Sobre o dorso possante do cavalo
            Banhado pela luz do sol nascente
            Eu penetrei o atalho, na floresta.
            Tudo era força ali, tudo era força
            Força ascencional da natureza.
            A luz que em torvelinhos despenhava
            Sobre a coma verdíssima da mata
            Pelos claros das árvores entrava
            E desenhava a terra de arabescos.
            Na vertigem suprema do galope
            Pelos ouvidos, doces, perpassavam
            Cantos selvagens de aves indolentes.
            A branda aragem que do azul descia
            E nas folhas das árvores brincava
            Trazia à boca um gosto saboroso
            De folha verde e nova e seiva bruta.
            Vertiginosamente eu caminhava
            Bêbado da frescura da montanha
            Bebendo o ar estranguladamente.
            Às vezes, a mão firme apaziguava
            O impulso ardente do animal fogoso
            Para ouvir de mais perto o canto suave
            De alguma ave de plumagem rica
            E após, soltando as rédeas ao cavalo
            Ia de novo loucamente à brisa.           
De repente parei. Longe, bem longe
            Um ruído indeciso, informe ainda
            Vinha às vezes, trazido pelo vento.
            Apenas branda aragem perpassava
            E pelo azul do céu, nenhuma nuvem.
            Que seria? De novo caminhando
            Mais distinto escutava o estranho ruído
            Como que o ronco baixo e surdo e cavo
            De um gigante de lenda adormecido.           
A cachoeira, Senhor! A cachoeira!
            Era ela. Meu Deus, que majestade!
            Desmontei. Sobre a borda da montanha
            Vendo a água lançando-se em peitadas
            Em contorsões, em doidos torvelinhos
            Sobre o rio dormente e marulhoso
            Eu tive a estranha sensação da morte.           
Em cima o rio vinha espumejante
            Apertando entre as pedras pardacentas
            Rápido e se sacudindo em branca espuma.
            De repente era o vácuo embaixo, o nada
            A queda célere e desamparada
            A vertigem do abismo, o horror supremo
            A água caindo, apavorada, cega
            Como querendo se agarrar nas pedras
            Mas caindo, caindo, na voragem
            E toda se estilhaçando, espumecente.           
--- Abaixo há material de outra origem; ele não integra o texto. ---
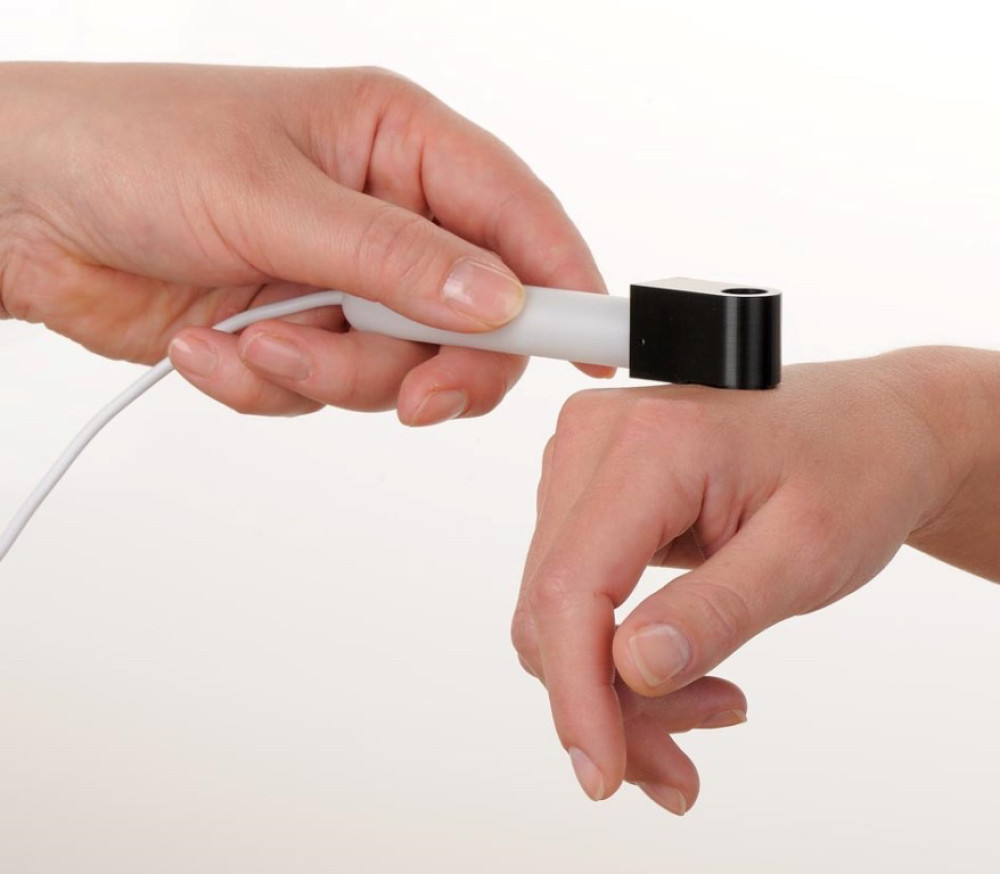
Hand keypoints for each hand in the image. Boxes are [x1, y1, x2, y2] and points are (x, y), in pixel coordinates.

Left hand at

Lá fiquei longo tempo sobre a rocha
            Ouvindo o grande grito que subia
            Cheio, eu também, de gritos interiores.
            Lá fiquei, só Deus sabe quanto tempo
            Sufocando no peito o sofrimento
            Caudal de dor atroz e inapagável
            Bem mais forte e selvagem do que a outra.
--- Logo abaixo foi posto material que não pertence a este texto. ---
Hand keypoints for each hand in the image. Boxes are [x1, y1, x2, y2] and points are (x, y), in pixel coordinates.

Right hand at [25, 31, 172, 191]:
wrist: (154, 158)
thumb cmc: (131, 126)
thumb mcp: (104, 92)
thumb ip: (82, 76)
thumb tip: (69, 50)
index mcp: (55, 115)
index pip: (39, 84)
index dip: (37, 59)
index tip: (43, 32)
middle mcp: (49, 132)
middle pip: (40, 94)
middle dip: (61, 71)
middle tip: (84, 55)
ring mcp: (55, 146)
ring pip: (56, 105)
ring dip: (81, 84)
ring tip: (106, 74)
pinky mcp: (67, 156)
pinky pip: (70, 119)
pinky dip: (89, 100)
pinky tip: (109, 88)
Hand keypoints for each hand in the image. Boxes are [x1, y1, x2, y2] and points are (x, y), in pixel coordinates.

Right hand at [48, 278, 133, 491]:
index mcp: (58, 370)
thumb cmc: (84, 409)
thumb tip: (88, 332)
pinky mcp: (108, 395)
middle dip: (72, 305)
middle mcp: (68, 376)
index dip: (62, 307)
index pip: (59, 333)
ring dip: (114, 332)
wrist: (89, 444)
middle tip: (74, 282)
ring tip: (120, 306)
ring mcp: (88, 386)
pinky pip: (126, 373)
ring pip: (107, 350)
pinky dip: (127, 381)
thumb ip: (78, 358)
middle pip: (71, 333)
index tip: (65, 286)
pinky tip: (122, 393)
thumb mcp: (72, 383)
            Feita ela toda de esperança
            De não poder sentir a natureza
            Com o espírito em Deus que a fez tão bela.           
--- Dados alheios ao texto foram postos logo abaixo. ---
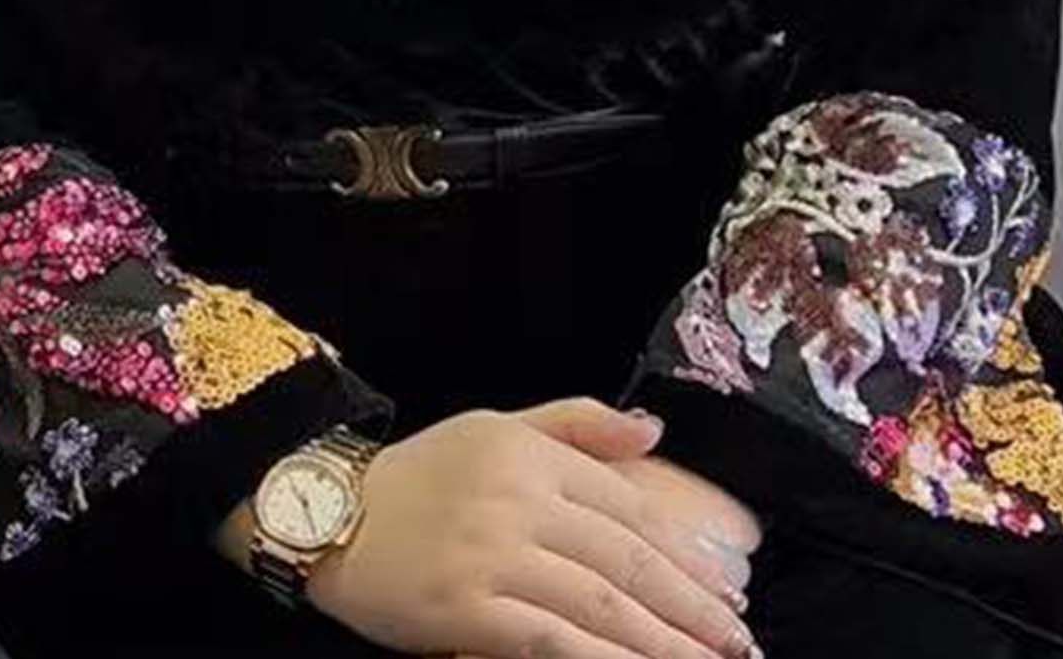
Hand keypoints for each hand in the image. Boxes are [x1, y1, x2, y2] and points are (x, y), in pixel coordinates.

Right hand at [286, 403, 759, 658]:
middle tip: (741, 642)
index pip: (629, 509)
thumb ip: (573, 425)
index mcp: (528, 454)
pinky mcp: (466, 609)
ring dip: (666, 643)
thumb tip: (653, 431)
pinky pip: (554, 641)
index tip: (730, 590)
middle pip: (627, 562)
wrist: (322, 514)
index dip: (687, 554)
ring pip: (602, 606)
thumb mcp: (491, 428)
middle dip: (694, 608)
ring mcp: (492, 556)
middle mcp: (516, 500)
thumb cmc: (415, 479)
Quando voltei, já vinha o sol mais alto
            E alta vinha a tristeza no meu peito.
            Eu caminhei. De novo veio o vento
            Os pássaros cantaram novamente
            De novo o aroma rude da floresta
            De novo o vento. Mas eu nada via.
            Eu era um ser qualquer que ali andava
            Que vinha para o ponto de onde viera
            Sem sentido, sem luz, sem esperança
            Sobre o dorso cansado de um cavalo.